## [What the exercise asks]
Using the post below about baby Joel, please explain in one to three sentences why the writer says the marriage is stronger today than it has ever been.

## [Selected text]
++++++++++++++++++++

Welcoming a child into the world is a life-changing experience. I remember realizing that after Connor was born. From the moment we drove away from the hospital, it was as though we had left part of us there in that room... it's neat to look back on those days, those thresholds being crossed. My transition onto "Planet Mom" was pretty rough...infact I'd say I entered it kicking and screaming. I had wanted a baby brother for Logan...I was unsure of my new role of having to end bad habits and act like an adult. It's been five years since then, and with the kinks worked out, I was thoroughly ready for another package to add to our growing family. Even with the challenges we've faced with Joel, I didn't prepare for any emotional changes to ripple the way that they have. I didn't expect any life changes after coming home. Wrong. A new baby is something to hold dear, to protect and cherish. Joel is something above and beyond that, and I feel special and loved because of it. Instead of our new baby affecting our lives, he's affecting everyone within earshot. A three-month stay in a hospital does a lot for a family with faith. My husband and I learned just how much effort it takes to stay insync with stress and miles between us. We tried harder, we loved more, and each minute together was spent communicating, even when we didn't want to. It was tough on us, but we're stronger today than we've ever been. Every minute we had with the kids was one that we were thankful for. We were given a chance to share with others what big faith was all about, even when we were unsure of tomorrow's outcome. Spiritually, our family grew together in ways we didn't even know were possible. I got the chance to meet & get to know some of God's best work, and I'm telling you right now, they all work at Mary Bridge. I love every single one of them. I made life-long friendships with people who are dealing with similar situations, and they lift us up and encourage us daily.
My family came up to our home for a weekend visit, and I'm coming to see the affect Joel has had on them as well. We hugged tighter than we used to. We stayed up later to talk and hang out. The cameras were out at all times. I don't think I was the only one to notice the change.
What a wonderful gift we've been given. My eyes are opening to a glimpse of our Father's love for us. He didn't just give us a new life. He gave us a child that is going to change the lives around him, and he's just getting started.

++++++++++++++++++++

## [Information provided]
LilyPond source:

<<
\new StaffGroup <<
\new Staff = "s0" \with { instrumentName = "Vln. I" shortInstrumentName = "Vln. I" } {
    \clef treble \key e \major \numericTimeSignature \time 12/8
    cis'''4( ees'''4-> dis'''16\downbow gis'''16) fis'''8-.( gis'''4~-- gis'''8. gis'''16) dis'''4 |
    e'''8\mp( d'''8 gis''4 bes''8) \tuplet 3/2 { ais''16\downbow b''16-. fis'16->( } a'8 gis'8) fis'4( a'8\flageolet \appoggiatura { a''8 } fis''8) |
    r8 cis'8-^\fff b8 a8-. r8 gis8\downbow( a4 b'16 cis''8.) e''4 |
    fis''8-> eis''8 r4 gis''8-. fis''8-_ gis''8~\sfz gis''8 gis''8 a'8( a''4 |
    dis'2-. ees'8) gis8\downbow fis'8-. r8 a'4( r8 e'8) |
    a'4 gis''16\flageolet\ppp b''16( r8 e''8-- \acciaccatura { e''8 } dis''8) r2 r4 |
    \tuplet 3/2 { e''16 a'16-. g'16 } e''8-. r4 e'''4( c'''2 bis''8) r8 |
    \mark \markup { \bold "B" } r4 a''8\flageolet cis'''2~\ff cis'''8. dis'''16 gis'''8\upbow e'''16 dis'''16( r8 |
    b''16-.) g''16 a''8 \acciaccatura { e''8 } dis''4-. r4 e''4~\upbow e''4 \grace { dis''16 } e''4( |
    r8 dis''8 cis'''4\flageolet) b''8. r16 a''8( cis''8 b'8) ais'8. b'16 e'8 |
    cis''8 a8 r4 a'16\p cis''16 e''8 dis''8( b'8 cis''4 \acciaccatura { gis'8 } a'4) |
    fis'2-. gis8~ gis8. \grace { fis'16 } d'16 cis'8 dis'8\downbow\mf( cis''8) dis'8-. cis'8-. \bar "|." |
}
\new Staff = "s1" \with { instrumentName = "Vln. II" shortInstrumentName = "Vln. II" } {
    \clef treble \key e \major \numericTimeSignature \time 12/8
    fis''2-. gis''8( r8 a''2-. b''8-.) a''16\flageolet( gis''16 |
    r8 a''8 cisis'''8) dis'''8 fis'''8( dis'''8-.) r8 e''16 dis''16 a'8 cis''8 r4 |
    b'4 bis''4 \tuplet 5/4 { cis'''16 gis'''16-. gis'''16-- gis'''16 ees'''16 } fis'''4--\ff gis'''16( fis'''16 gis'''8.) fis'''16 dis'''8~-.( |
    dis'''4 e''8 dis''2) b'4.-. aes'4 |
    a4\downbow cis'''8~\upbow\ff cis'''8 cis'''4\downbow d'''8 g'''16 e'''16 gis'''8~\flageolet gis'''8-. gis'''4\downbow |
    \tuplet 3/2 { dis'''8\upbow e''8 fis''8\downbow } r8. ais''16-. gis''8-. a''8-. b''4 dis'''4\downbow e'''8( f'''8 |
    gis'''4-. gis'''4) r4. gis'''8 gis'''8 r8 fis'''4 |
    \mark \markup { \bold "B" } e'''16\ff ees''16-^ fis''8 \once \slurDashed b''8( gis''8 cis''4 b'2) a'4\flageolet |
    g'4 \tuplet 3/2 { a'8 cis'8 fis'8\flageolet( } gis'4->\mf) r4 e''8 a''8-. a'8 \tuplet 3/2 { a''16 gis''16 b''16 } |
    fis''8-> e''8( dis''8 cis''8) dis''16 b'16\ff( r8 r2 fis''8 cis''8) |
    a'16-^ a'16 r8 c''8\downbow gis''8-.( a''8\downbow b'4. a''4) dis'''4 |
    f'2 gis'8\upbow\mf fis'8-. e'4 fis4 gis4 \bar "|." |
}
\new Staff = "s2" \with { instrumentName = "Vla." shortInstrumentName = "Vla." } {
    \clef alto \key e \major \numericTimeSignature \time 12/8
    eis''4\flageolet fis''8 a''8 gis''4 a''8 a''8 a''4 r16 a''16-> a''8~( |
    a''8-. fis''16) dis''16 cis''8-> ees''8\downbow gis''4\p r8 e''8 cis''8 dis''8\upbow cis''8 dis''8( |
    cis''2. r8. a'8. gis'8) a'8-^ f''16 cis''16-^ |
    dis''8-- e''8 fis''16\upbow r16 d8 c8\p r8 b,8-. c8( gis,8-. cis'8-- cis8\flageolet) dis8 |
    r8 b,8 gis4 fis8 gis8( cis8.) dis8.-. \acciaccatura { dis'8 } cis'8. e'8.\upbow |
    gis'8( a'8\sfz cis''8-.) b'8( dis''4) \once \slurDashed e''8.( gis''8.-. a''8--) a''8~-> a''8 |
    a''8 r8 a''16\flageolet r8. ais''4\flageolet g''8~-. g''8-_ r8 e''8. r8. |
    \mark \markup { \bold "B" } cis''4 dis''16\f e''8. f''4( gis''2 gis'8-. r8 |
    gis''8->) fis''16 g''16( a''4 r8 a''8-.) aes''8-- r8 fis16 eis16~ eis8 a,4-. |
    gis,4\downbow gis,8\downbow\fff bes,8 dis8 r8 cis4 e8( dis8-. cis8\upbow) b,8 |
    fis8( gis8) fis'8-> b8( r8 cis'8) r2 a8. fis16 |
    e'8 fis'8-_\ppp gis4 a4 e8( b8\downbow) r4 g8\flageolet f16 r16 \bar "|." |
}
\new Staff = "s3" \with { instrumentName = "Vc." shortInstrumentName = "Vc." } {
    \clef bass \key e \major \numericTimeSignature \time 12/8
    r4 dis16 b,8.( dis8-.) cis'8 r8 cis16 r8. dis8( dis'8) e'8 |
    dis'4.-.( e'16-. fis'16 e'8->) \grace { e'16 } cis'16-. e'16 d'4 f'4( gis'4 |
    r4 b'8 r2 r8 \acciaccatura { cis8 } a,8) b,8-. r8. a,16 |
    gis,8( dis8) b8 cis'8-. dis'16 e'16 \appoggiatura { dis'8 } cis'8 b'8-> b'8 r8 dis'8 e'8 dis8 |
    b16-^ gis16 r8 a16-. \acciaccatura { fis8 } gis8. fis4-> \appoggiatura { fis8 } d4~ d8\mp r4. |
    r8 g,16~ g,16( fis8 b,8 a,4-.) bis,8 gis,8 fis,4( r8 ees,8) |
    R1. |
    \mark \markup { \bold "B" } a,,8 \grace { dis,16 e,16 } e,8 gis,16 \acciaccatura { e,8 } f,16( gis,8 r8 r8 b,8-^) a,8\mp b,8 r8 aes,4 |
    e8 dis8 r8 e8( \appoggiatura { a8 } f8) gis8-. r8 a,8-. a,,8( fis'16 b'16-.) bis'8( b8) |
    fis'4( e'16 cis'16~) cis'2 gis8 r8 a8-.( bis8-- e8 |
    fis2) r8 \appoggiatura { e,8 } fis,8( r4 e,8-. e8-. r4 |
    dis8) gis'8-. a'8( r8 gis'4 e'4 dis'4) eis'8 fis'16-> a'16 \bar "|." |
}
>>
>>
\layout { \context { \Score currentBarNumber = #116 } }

++++++++++++++++++++

## [Answer space]
During Joel's three-month hospital stay, the couple learned how much effort it takes to stay in sync with stress and miles between them. They tried harder, loved more, and spent each minute together communicating, even when they didn't want to. It was tough on them, and that is why they are stronger now.